Empeçando a Charqueada.

 

   De um corte de costela, que uma indiada chama janela e outros cueras dizem que é costelão, se destrincha umas quatro mantas de mais ou menos um palmo de largura por três dedos de espessura. Se tu ou o Odilon ficarem enrolados nas redondilhas do laço e quiserem as peças já cortadas, falem com o gringo Flávio Piassini, aí em Nazaré e digam que querem fazer o charque do Juarez. Ele dá a manta prontinha.

 

   Com a carne na feição, em uma gamela de corticeira, se prepara uma camada, gordita como porca prenha, de sal grosso. Em riba da camada de sal vai deitada, com a capa de gordura para cima, uma das mantas e sobre ela mais uns bons punhados de sal. Depois se repete a mesma forma até a última tira e finaliza a lida com mais uma cobertura, no capricho, de sal grosso.

 

  Durante três dias a carne deve permanecer imersa no sal, tendo que ser revirada duas vezes por dia, a o mesmo tempo em que o líquido produzido pela mistura, também deve ser descartado.
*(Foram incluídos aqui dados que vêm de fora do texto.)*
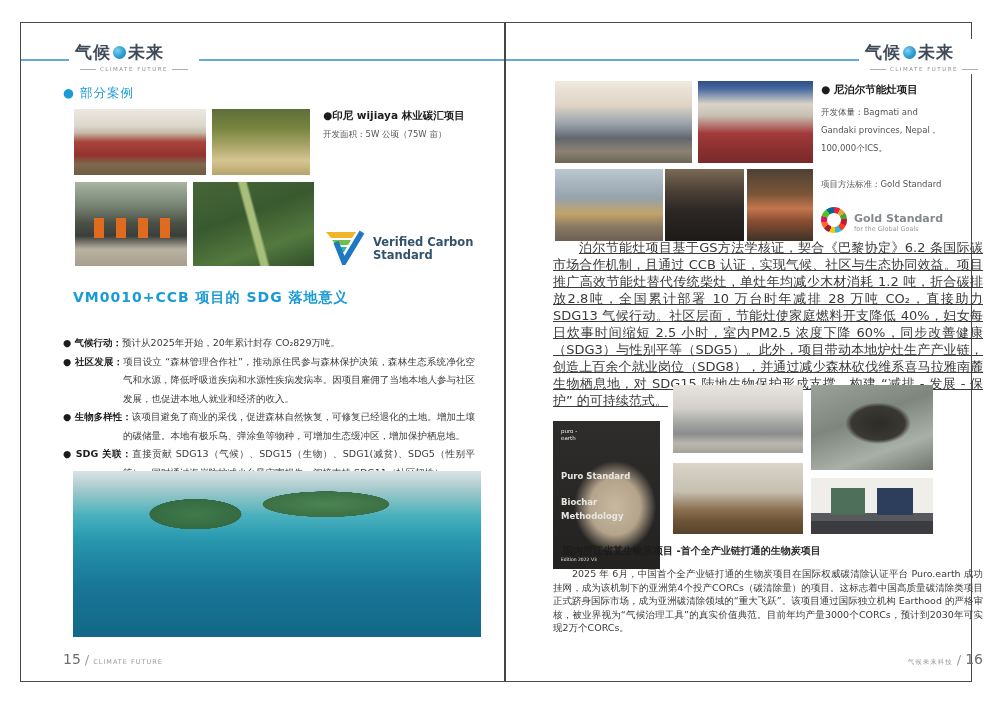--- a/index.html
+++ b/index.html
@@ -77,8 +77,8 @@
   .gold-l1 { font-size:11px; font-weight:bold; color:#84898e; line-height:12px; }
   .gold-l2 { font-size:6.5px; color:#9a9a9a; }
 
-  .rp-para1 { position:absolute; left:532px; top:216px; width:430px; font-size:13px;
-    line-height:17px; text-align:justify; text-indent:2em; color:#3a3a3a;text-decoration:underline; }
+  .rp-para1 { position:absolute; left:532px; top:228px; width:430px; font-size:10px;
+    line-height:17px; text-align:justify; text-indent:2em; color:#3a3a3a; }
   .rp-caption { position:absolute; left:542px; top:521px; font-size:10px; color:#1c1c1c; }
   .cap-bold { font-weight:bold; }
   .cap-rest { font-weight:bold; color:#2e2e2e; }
Finalmente, se retira a carne da gamela e se deixa curando, em local arejado e na sombra, por mais três dias e aí, está pronto o charque.

 

  Bueno, depois de toda essa lenga-lenga, só posso dizer: muchas gracias pela garupa, parceiros e lhes convidar para outra roda de mate, desta vez emparceirada com arroz de carreteiro, que prometo fazer com o charque de costela, em outra Charla de Peão.